В объявленном конкурсе на лучшую конструкцию металлического шпиля победил проект, предложенный 35‑летним инженером-механиком Дмитрием Журавским. Выпускник Института Корпуса инженеров путей сообщения, ученик выдающегося математика академика Михаила Остроградского, он уже проявил себя на строительстве Николаевской железной дороги, соединившей Петербург и Москву. Возведение трассы потребовало сооружения большого количества мостов, проектированием которых и занялся Дмитрий Иванович. В формулярном списке о службе инженера особо отмечалось: «Наиболее употребляем был при мостовых работах».
Собственно, строительство мостов было основной специализацией Журавского. Наибольшую известность ему принес Веребьинский мост: построенный в 1851 году над глубоким речным оврагом в Новгородской губернии, он оказался самым высоким и протяженным железнодорожным объектом России. Этот мост изображен на одном из барельефов, украшающих постамент памятника императору Николаю I на Исаакиевской площади.

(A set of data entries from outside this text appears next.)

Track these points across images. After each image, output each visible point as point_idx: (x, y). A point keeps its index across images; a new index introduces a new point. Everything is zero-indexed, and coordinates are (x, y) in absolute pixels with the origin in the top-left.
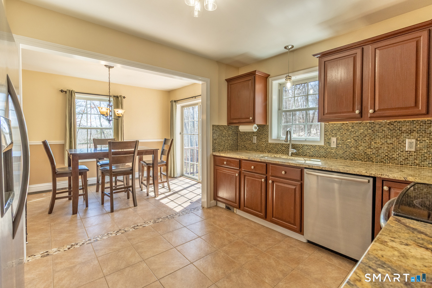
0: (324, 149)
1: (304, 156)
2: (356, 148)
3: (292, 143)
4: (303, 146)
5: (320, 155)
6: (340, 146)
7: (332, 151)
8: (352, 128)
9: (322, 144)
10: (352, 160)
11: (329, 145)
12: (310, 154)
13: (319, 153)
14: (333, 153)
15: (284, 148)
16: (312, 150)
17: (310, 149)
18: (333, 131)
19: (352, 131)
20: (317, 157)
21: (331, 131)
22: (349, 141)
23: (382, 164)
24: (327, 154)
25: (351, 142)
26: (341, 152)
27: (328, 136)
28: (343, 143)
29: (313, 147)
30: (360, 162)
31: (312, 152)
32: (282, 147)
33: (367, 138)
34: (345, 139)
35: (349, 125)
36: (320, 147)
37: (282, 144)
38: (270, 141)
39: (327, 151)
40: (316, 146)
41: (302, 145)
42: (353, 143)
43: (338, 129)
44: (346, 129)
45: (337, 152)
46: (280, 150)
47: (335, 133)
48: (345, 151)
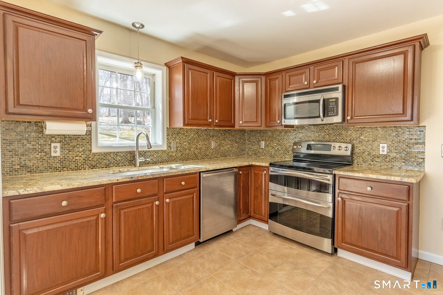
0: (166, 153)
1: (147, 164)
2: (190, 150)
3: (140, 149)
4: (145, 153)
5: (163, 160)
6: (179, 149)
7: (173, 154)
8: (187, 133)
9: (165, 148)
10: (187, 160)
11: (170, 149)
12: (153, 160)
13: (162, 158)
14: (174, 156)
15: (119, 158)
16: (155, 156)
17: (153, 155)
18: (173, 135)
19: (186, 135)
20: (160, 163)
21: (171, 135)
22: (185, 144)
23: (203, 160)
24: (169, 158)
25: (186, 145)
26: (180, 154)
27: (169, 140)
28: (181, 146)
29: (156, 152)
30: (192, 161)
31: (155, 158)
32: (116, 157)
33: (195, 141)
34: (182, 142)
35: (184, 130)
36: (163, 151)
37: (117, 153)
38: (94, 150)
39: (169, 156)
40: (159, 151)
41: (143, 151)
42: (187, 146)
43: (177, 134)
44: (183, 134)
45: (177, 155)
46: (114, 162)
47: (175, 137)
48: (183, 153)
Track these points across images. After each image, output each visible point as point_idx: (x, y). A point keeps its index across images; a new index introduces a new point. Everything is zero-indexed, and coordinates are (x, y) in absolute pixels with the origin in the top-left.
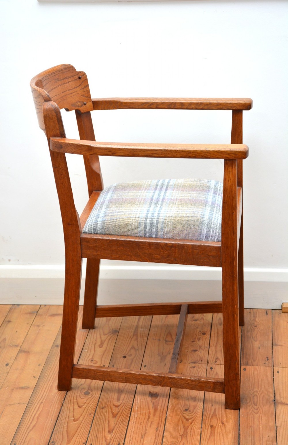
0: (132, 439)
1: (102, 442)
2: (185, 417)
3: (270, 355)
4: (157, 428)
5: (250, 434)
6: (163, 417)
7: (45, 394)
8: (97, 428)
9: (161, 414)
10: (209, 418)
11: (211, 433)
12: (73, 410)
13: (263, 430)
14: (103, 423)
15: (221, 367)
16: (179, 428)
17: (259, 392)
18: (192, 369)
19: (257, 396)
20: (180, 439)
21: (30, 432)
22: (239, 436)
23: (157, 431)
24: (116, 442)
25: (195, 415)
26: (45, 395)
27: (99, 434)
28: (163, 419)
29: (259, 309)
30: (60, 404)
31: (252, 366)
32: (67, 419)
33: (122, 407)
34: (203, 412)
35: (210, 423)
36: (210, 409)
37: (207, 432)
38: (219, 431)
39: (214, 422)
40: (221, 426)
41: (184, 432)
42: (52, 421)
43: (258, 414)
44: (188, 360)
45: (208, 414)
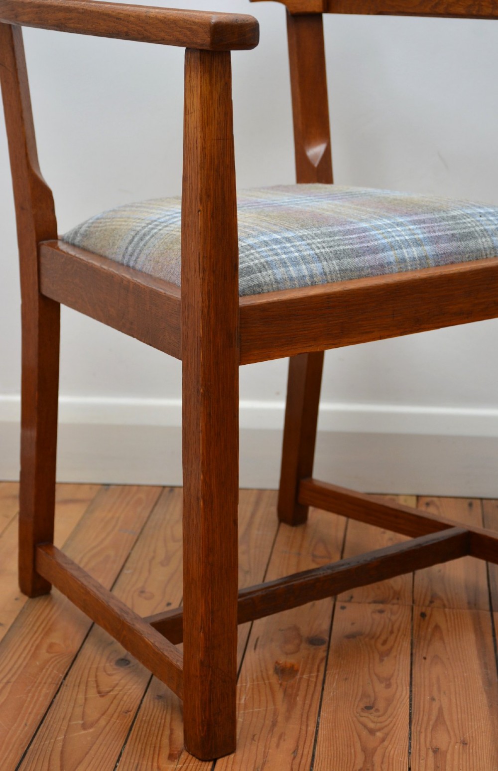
2: (365, 726)
6: (309, 723)
9: (305, 715)
10: (426, 729)
12: (84, 701)
16: (353, 751)
18: (377, 616)
23: (295, 757)
25: (391, 722)
28: (309, 728)
32: (66, 723)
34: (410, 714)
35: (431, 742)
36: (427, 707)
37: (426, 765)
38: (456, 763)
39: (442, 740)
40: (461, 751)
41: (365, 761)
42: (27, 728)
44: (367, 596)
45: (425, 718)
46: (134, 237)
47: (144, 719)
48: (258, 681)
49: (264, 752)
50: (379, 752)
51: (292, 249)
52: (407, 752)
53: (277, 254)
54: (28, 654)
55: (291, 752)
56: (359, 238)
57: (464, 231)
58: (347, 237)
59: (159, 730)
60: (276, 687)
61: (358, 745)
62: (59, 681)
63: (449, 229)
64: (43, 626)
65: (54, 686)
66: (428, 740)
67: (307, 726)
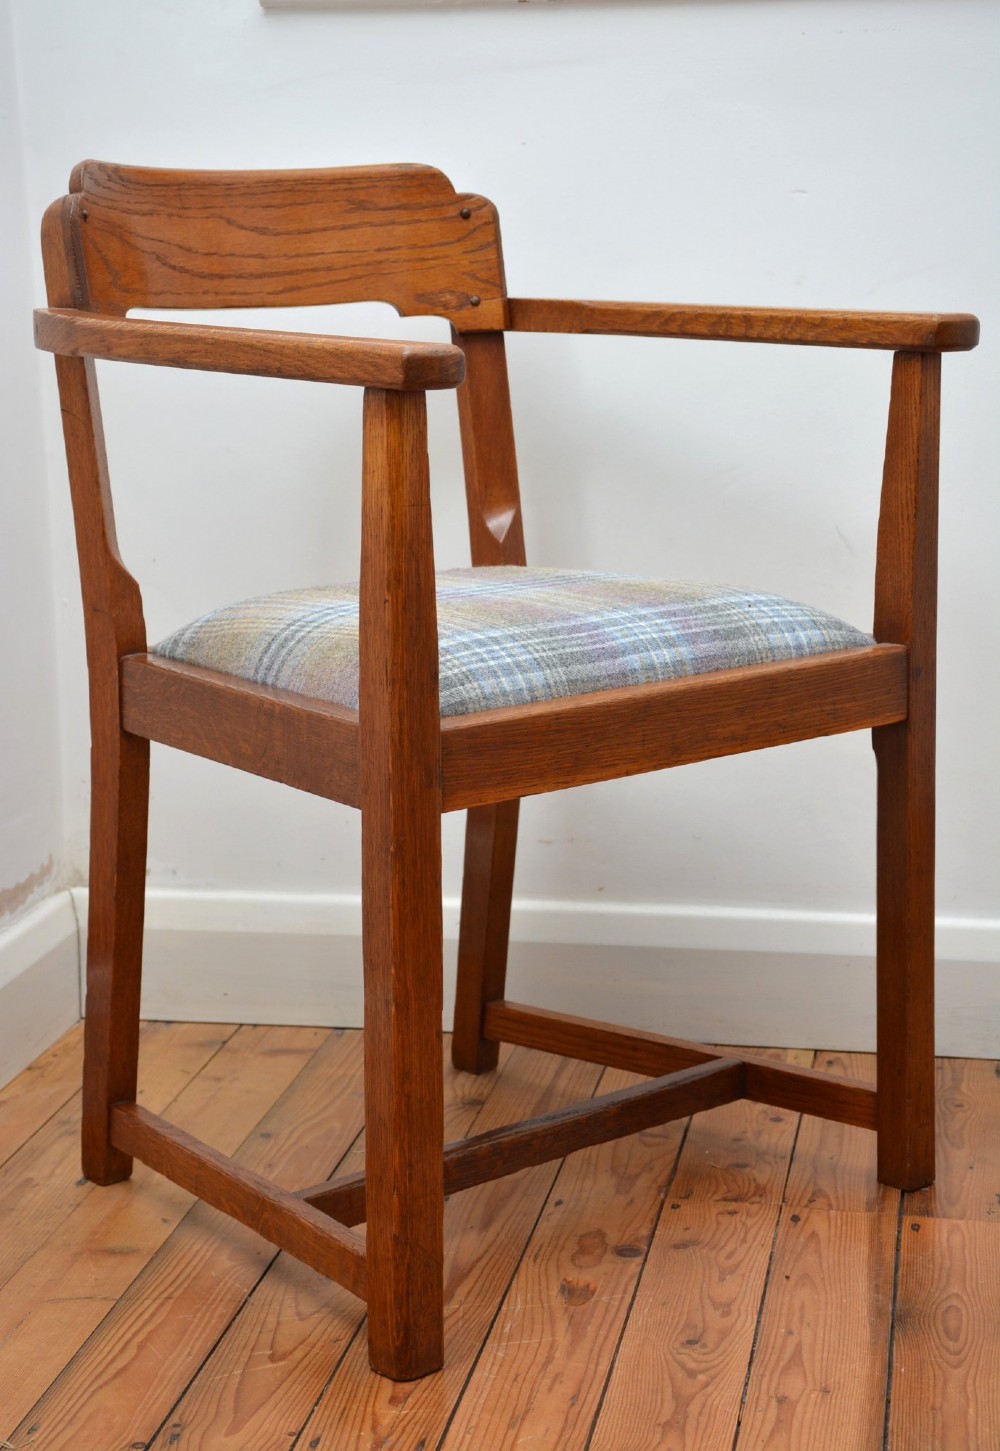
0: (476, 1427)
1: (360, 1431)
2: (682, 1366)
4: (575, 1398)
5: (930, 1433)
6: (598, 1361)
7: (187, 1271)
8: (350, 1385)
9: (596, 1350)
10: (772, 1372)
11: (779, 1421)
12: (275, 1325)
13: (979, 1422)
15: (829, 1218)
16: (659, 1399)
17: (965, 1298)
18: (725, 1219)
19: (958, 1310)
20: (658, 1436)
21: (101, 1387)
22: (885, 1437)
23: (573, 1405)
24: (413, 1435)
25: (723, 1361)
26: (189, 1275)
27: (355, 1407)
28: (600, 1367)
29: (972, 1059)
30: (236, 1303)
31: (945, 1217)
32: (247, 1353)
33: (456, 1323)
34: (752, 1352)
35: (777, 1388)
36: (779, 1341)
37: (765, 1417)
39: (794, 1386)
40: (819, 1401)
41: (676, 1412)
43: (960, 1370)
44: (715, 1192)
45: (774, 1358)
46: (270, 645)
48: (533, 1306)
49: (530, 1397)
50: (698, 1400)
51: (503, 653)
52: (739, 1401)
53: (482, 660)
55: (569, 1397)
56: (591, 637)
57: (730, 626)
58: (573, 635)
60: (559, 1313)
61: (668, 1391)
63: (709, 624)
66: (774, 1385)
67: (597, 1364)
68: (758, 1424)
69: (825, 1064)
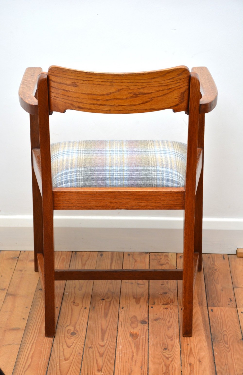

За «отлично усердную службу и труды по сооружению Петербурго-Московской железной дороги» Журавский был высочайше пожалован чином подполковника и орденом Св. Владимира IV степени, а в 1855 году за научное сочинение, в котором обобщался опыт строительства мостов, получил Демидовскую премию, присуждавшуюся Академией наук…
Что же касается конкурса на конструкцию шпиля Петропавловского собора, то Журавский обошел в своих идеях и расчетах главного конкурента — ведущего архитектора того времени Константина Тона. В итоге император Александр II поручил Журавскому руководить перестройкой одного из символов Петербурга.
В 1857 году начался демонтаж прежнего шпиля. Использовавшийся для его обшивки листовой металл складировали в одном из казематов Трубецкого бастиона. Случилась неприятность: лом был выставлен на продажу, но, когда покупатели явились в крепость и начали его взвешивать, выяснилось, что не хватает порядка 55 пудов меди и 23 пудов листового свинца. Журавский винил начальство Петропавловской крепости. По его словам, ключи от склада имелись лишь у служителей крепостной команды.
Пока шло расследование, Журавский продолжал руководить работами. Осенью 1858 года колокольня была готова: с обновленным металлическим шпилем она достигла высоты 122,5 метра (увеличившись более чем на десять метров) и приобрела свой нынешний облик.
Одновременно завершилось и следствие. Итоги его оказались парадоксальными: за семь месяцев комиссии не только не удалось обнаружить виновных в похищении меди и свинца, но и хотя бы приблизительно выяснить, как значится в документах Российского государственного исторического архива, «каким образом вещи эти пропали». В результате «крайним» сделали все‑таки Журавского, поскольку хранение снятых с прежнего шпиля материалов являлось его прямой обязанностью, как строителя.
Однако аудиториат Главного управления путей сообщения и публичных зданий (высший суд ведомства) учел, что проект Журавского обошелся казне более чем на 30 тысяч рублей дешевле по сравнению с предложениями архитектора Тона, а произведенная им перестройка шпиля заслужила «полное одобрение начальства». В итоге убытки от пропажи металла, оцененные в 1628 рублей с копейками, были отнесены на счет казны, а руководителю работ лишь «поставили на вид» недостаточный контроль над действиями своих подчиненных. Каких‑либо последствий для дальнейшей карьеры инженера-механика этот инцидент не имел и даже не нашел отражения в формулярном списке.
В 1861 году Журавский был назначен членом совета Главного общества российских железных дорог, которое занималось развитием железнодорожной сети в империи, через пять лет за усердную службу в нем произведен в генерал-майоры. В следующее десятилетие Журавский активно работал над переустройством Мариинской водной системы, соединяющей бассейн Волги с Балтийским морем, а в 1877 году был назначен директором Департамента железных дорог.
Находил он время и для научных изысканий: был активным участником Русского технического общества, а выведенная им в ходе проектирования мостов формула вошла в учебники по сопротивлению материалов… Увы, многолетняя интенсивная служебная деятельность пагубно отразилась на состоянии его здоровья. Скончался он в 1891 году в Петербурге, не дожив месяца до своего 70‑летия.